Saturday, July 4, 2015

Whore (1991)

On this day, America celebrates its emancipation from Britain.  But we should also celebrate our ability to overcome our past tiffs and collaborate to create great art!  And also we should celebrate Julia Roberts because, without Pretty Woman, there would never have been a backlash of seedier films about prostitution, of which Ken Russell's Whore is one.


So you can tell by the name Ken Russell and the credits floating towards a tunnel opening that subtlety will not be on the menu.  Latter-day Russell was strongest at corralling campiness into audience-pleasing forms, not unlike American-period Paul Verhoeven.  But even a master craftsman can't do much with inferior materials, so we're lucky that the titular role was filled by Theresa Russell.


Russell's sensibilities as an actress salvage this thing in lots of spots.  The script is really daffy, as we migrate from broad farce to melodrama to gore during our travels.  But Russell is game for all of it, nailing both the stupidest aspects of sexiness and genuine, heart-capturing emotion.  Plus her ass is a triumph.

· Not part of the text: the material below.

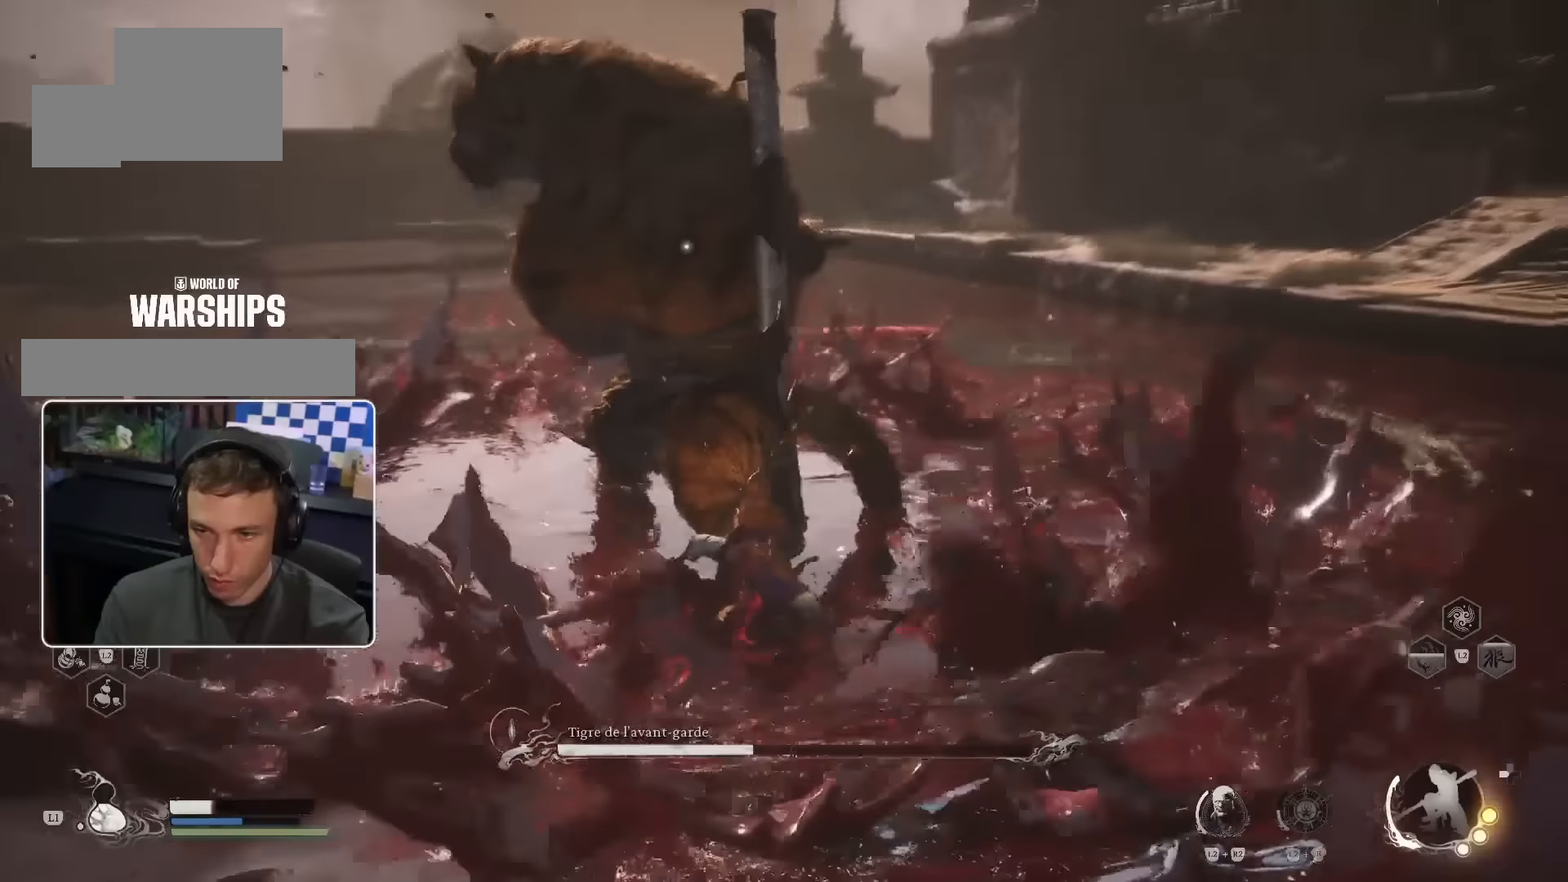
{"dt_ms": 500, "buttons": [], "left_stick": "up", "right_stick": "center"}
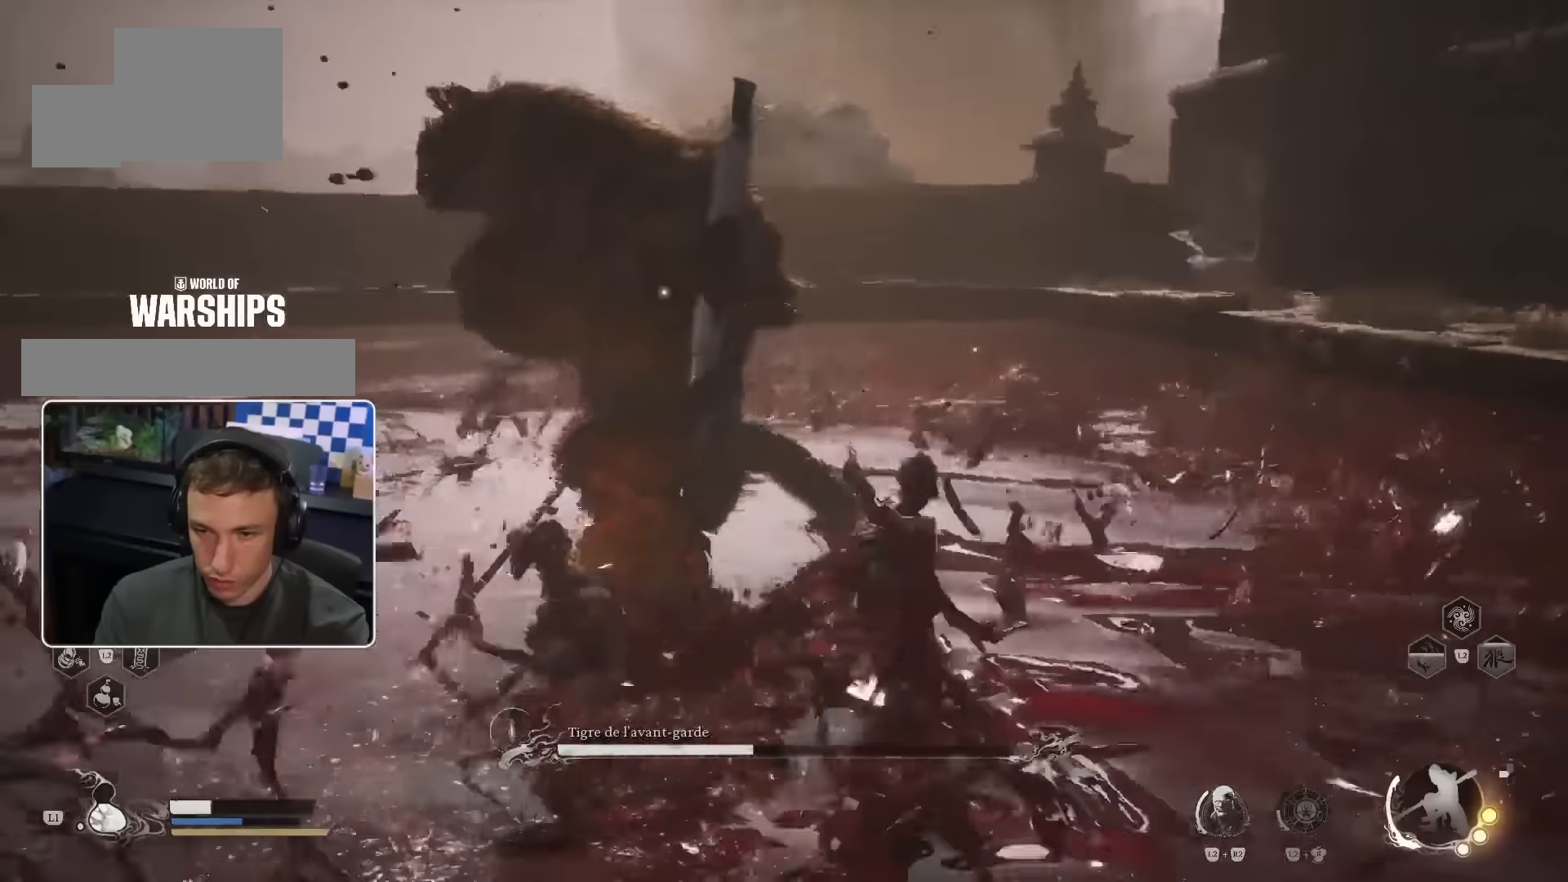
{"dt_ms": 500, "buttons": [], "left_stick": "up", "right_stick": "center", "events": []}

Russell is Liz, a whore who spends the film recalling her past experiences, often with long monologues addressed right to the camera.  She has a son who's out of her life and a pimp who's an overbearing jerk.  Like its cousin Showgirls, Whore soars highest in its dialog, as we get life-changing lines like "I wouldn't waste my cum on you!"


BITCH!  As you can see, Whore also shares with Showgirls a showcase of vomiting right at the movie's early stages.  Not sure what was happening with the zeitgeist of the 90s.  Lots of bulimia, I reckon.  I'd argue that Russell was even more ready to pull the trigger on bad-taste scenes than Verhoeven, though, as evidenced by this film's brief but glorious scenes of bloodletting.


And that is Ginger Lynn becoming a woman up there.  The Last House-like tonal shifts work really well and this feels like something unique, at least until the end, which wraps up a little too tidily.  But that's a minor criticism and the film's assets far outweigh its deficits.  Besides, even if parts of this don't work in a narrative sense, it all looks good, thanks to Ken Russell's visual genius.


This film is due for a reintroduction.  I suspect that it confused 90s viewers who expected wall-to-wall grit and sex, but got comedy with nerdy Indians and hookers reading Animal Farm.  But its roiling mixture of stuff is pretty much perfect for the mashup era, so stop bitching about Reddit and go see Whore.  It's what your forefathers would want.